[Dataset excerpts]
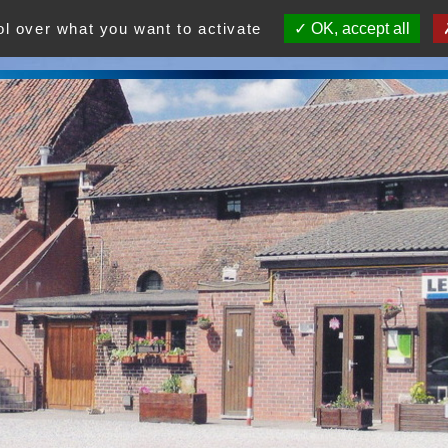
ol over what you want to activate
OK, accept all
 un centre d'agrément social et culturel. Venez nombreux 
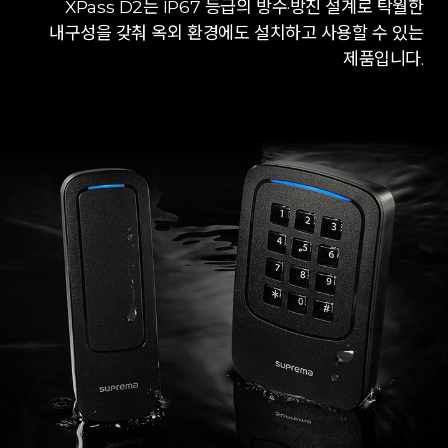
XPass D2는 IP67 등급의 방수·방진 설계로 탁월한
내구성을 갖춰 옥외 환경에도 설치하고 사용할 수 있는
제품입니다.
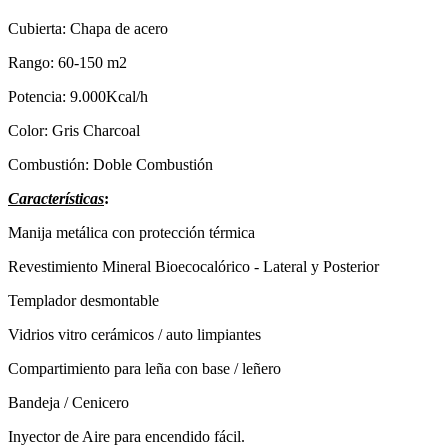
Cubierta: Chapa de acero
Rango: 60-150 m2
Potencia: 9.000Kcal/h
Color: Gris Charcoal
Combustión: Doble Combustión
Características
:
Manija metálica con protección térmica
Revestimiento Mineral Bioecocalórico - Lateral y Posterior
Templador desmontable
Vidrios vitro cerámicos / auto limpiantes
Compartimiento para leña con base / leñero
Bandeja / Cenicero
Inyector de Aire para encendido fácil.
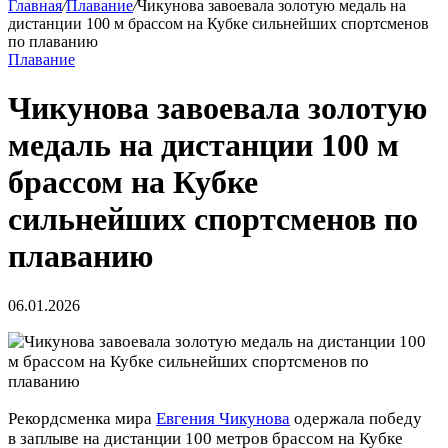
Главная
/
Плавание
/
Чикунова завоевала золотую медаль на
дистанции 100 м брассом на Кубке сильнейших спортсменов
по плаванию
Плавание
Чикунова завоевала золотую
медаль на дистанции 100 м
брассом на Кубке
сильнейших спортсменов по
плаванию
06.01.2026
Рекордсменка мира
Евгения Чикунова
одержала победу
в заплыве на дистанции 100 метров брассом на Кубке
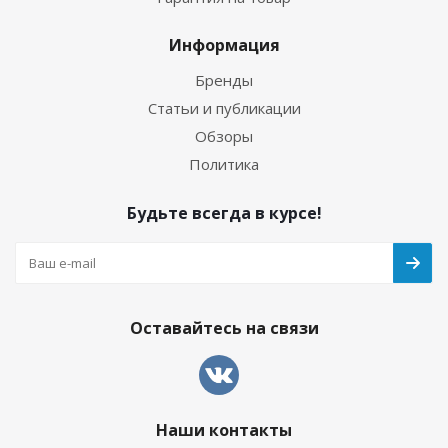
Информация
Бренды
Статьи и публикации
Обзоры
Политика
Будьте всегда в курсе!
Оставайтесь на связи
Наши контакты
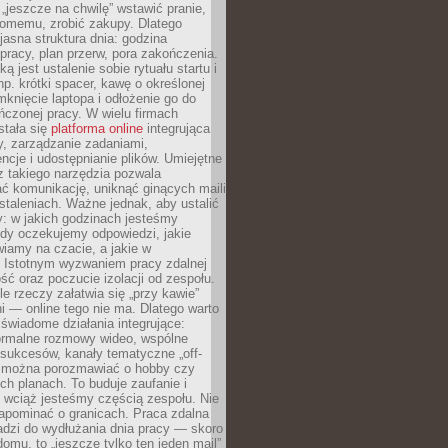
 „jeszcze na chwilę” wstawić pranie,
jomemu, zrobić zakupy. Dlatego
 jasna struktura dnia: godzina
pracy, plan przerw, pora zakończenia.
ą jest ustalenie sobie rytuału startu i
np. krótki spacer, kawę o określonej
mknięcie laptopa i odłożenie go do
ńczonej pracy. W wielu firmach
stała się
platforma online
integrująca
, zarządzanie zadaniami,
ncje i udostępnianie plików. Umiejętne
z takiego narzędzia pozwala
ć komunikację, uniknąć ginących maili
staleniach. Ważne jednak, aby ustalić
: w jakich godzinach jesteśmy
edy oczekujemy odpowiedzi, jakie
iamy na czacie, a jakie w
. Istotnym wyzwaniem pracy zdalnej
ść oraz poczucie izolacji od zespołu.
le rzeczy załatwia się „przy kawie”
i — online tego nie ma. Dlatego warto
wiadome działania integrujące:
formalne rozmowy wideo, wspólne
sukcesów, kanały tematyczne „off-
ie można porozmawiać o hobby czy
h planach. To buduje zaufanie i
 wciąż jesteśmy częścią zespołu. Nie
apominać o granicach. Praca zdalna
adzi do wydłużania dnia pracy — skoro
domu, to „jeszcze tylko ten jeden mail”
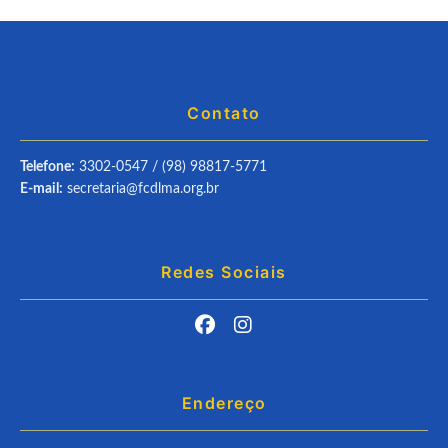
Contato
Telefone:
3302-0547 / (98) 98817-5771
E-mail:
secretaria@fcdlma.org.br
Redes Sociais
Endereço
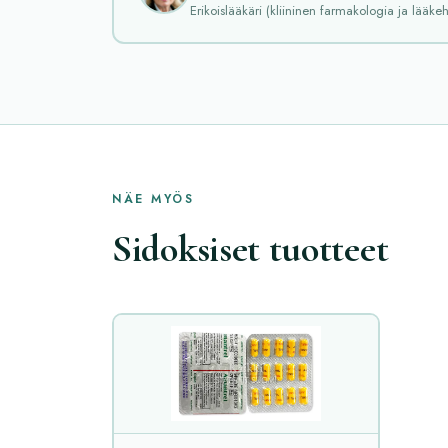
Erikoislääkäri (kliininen farmakologia ja lääkeh
NÄE MYÖS
Sidoksiset tuotteet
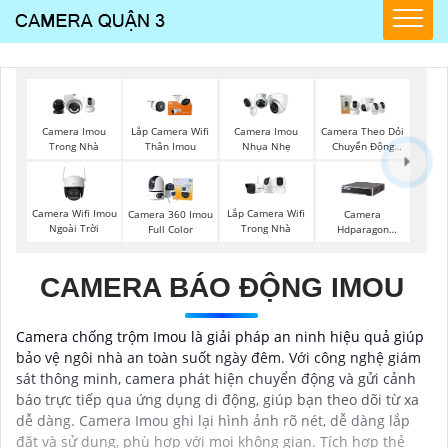
Camera Imou
Lắp Camera Wifi
Camera Imou
Camera Theo Dỏi
Trong Nhà
Thân Imou
Nhụa Nhẹ
Chuyển Động
Imou
Camera Wifi Imou
Lắp Camera Wifi
Camera 360 Imou
Camera
Ngoài Trời
Trong Nhà
Full Color
Hdparagon
Starlight
CAMERA BÁO ĐỘNG IMOU
Camera chống trộm Imou là giải pháp an ninh hiệu quả giúp
bảo vệ ngôi nhà an toàn suốt ngày đêm. Với công nghệ giám
sát thông minh, camera phát hiện chuyển động và gửi cảnh
báo trực tiếp qua ứng dụng di động, giúp bạn theo dõi từ xa
dễ dàng. Camera Imou ghi lại hình ảnh rõ nét, dễ dàng lắp
đặt và sử dụng, phù hợp với mọi không gian. Tích hợp thẻ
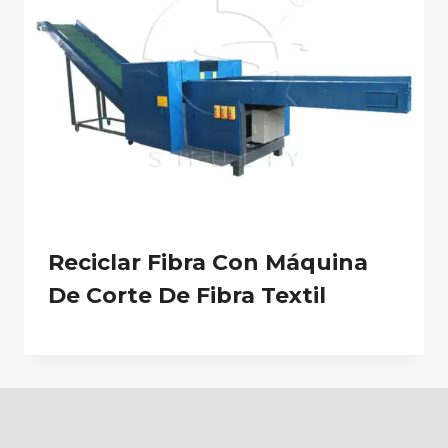
Reciclar Fibra Con Máquina
De Corte De Fibra Textil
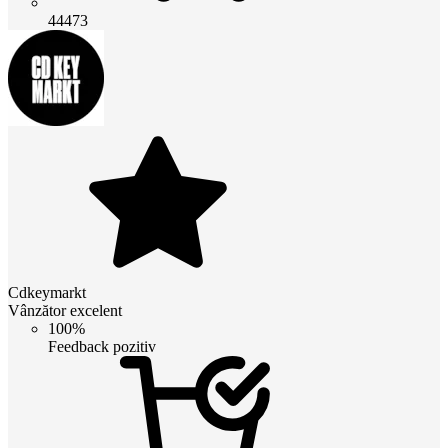
44473
Cdkeymarkt
Vânzător excelent
100%
Feedback pozitiv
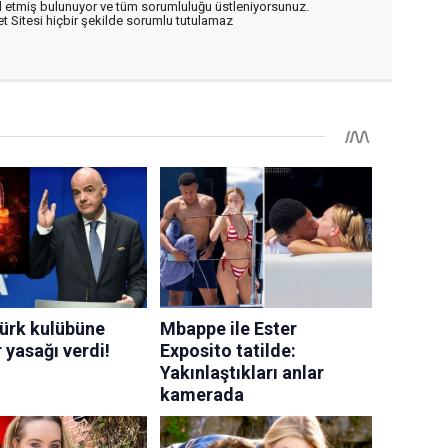
 etmiş bulunuyor ve tüm sorumluluğu üstleniyorsunuz.
 Sitesi hiçbir şekilde sorumlu tutulamaz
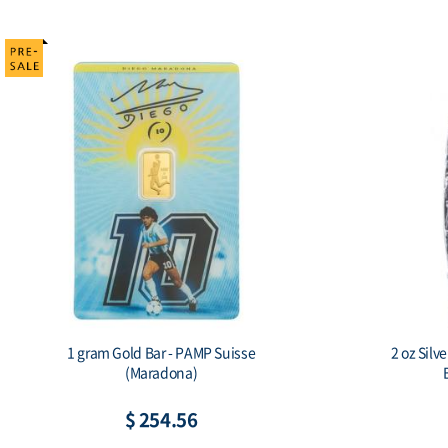
Capsule - 60x93mm(HZ)
$ 1.63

-- Exercise --
Copy out all the data exactly. No images belong in the copy.

-- Exercise solution --
ol over what you want to activate
OK, accept all
 un centre d'agrément social et culturel. Venez nombreux 
XPass D2는 IP67 등급의 방수·방진 설계로 탁월한
내구성을 갖춰 옥외 환경에도 설치하고 사용할 수 있는
제품입니다.
Cubierta: Chapa de acero
Rango: 60-150 m2
Potencia: 9.000Kcal/h
Color: Gris Charcoal
Combustión: Doble Combustión
Características
:
Manija metálica con protección térmica
Revestimiento Mineral Bioecocalórico - Lateral y Posterior
Templador desmontable
Vidrios vitro cerámicos / auto limpiantes
Compartimiento para leña con base / leñero
Bandeja / Cenicero
Inyector de Aire para encendido fácil.
Главная
/
Плавание
/
Чикунова завоевала золотую медаль на
дистанции 100 м брассом на Кубке сильнейших спортсменов
по плаванию
Плавание
Чикунова завоевала золотую
медаль на дистанции 100 м
брассом на Кубке
сильнейших спортсменов по
плаванию
06.01.2026
Рекордсменка мира
Евгения Чикунова
одержала победу
в заплыве на дистанции 100 метров брассом на Кубке
Информация
Бренды
Статьи и публикации
Обзоры
Политика
Будьте всегда в курсе!
Оставайтесь на связи
Наши контакты
 „jeszcze na chwilę” wstawić pranie,
jomemu, zrobić zakupy. Dlatego
 jasna struktura dnia: godzina
pracy, plan przerw, pora zakończenia.
ą jest ustalenie sobie rytuału startu i
np. krótki spacer, kawę o określonej
mknięcie laptopa i odłożenie go do
ńczonej pracy. W wielu firmach
stała się
platforma online
integrująca
, zarządzanie zadaniami,
ncje i udostępnianie plików. Umiejętne
z takiego narzędzia pozwala
ć komunikację, uniknąć ginących maili
staleniach. Ważne jednak, aby ustalić
: w jakich godzinach jesteśmy
edy oczekujemy odpowiedzi, jakie
iamy na czacie, a jakie w
. Istotnym wyzwaniem pracy zdalnej
ść oraz poczucie izolacji od zespołu.
le rzeczy załatwia się „przy kawie”
i — online tego nie ma. Dlatego warto
wiadome działania integrujące:
formalne rozmowy wideo, wspólne
sukcesów, kanały tematyczne „off-
ie można porozmawiać o hobby czy
h planach. To buduje zaufanie i
 wciąż jesteśmy częścią zespołu. Nie
apominać o granicach. Praca zdalna
adzi do wydłużania dnia pracy — skoro
domu, to „jeszcze tylko ten jeden mail”
Contato
Telefone:
3302-0547 / (98) 98817-5771
E-mail:
secretaria@fcdlma.org.br
Redes Sociais
Endereço
Erikoislääkäri (kliininen farmakologia ja lääkeh
NÄE MYÖS
Sidoksiset tuotteet
Camera Imou
Lắp Camera Wifi
Camera Imou
Camera Theo Dỏi
Trong Nhà
Thân Imou
Nhụa Nhẹ
Chuyển Động
Imou
Camera Wifi Imou
Lắp Camera Wifi
Camera 360 Imou
Camera
Ngoài Trời
Trong Nhà
Full Color
Hdparagon
Starlight
CAMERA BÁO ĐỘNG IMOU
Camera chống trộm Imou là giải pháp an ninh hiệu quả giúp
bảo vệ ngôi nhà an toàn suốt ngày đêm. Với công nghệ giám
sát thông minh, camera phát hiện chuyển động và gửi cảnh
báo trực tiếp qua ứng dụng di động, giúp bạn theo dõi từ xa
dễ dàng. Camera Imou ghi lại hình ảnh rõ nét, dễ dàng lắp
đặt và sử dụng, phù hợp với mọi không gian. Tích hợp thẻ
Reciclar Fibra Con Máquina
De Corte De Fibra Textil
44473
Cdkeymarkt
Vânzător excelent
100%
Feedback pozitiv
 etmiş bulunuyor ve tüm sorumluluğu üstleniyorsunuz.
 Sitesi hiçbir şekilde sorumlu tutulamaz
Capsule - 60x93mm(HZ)
$ 1.63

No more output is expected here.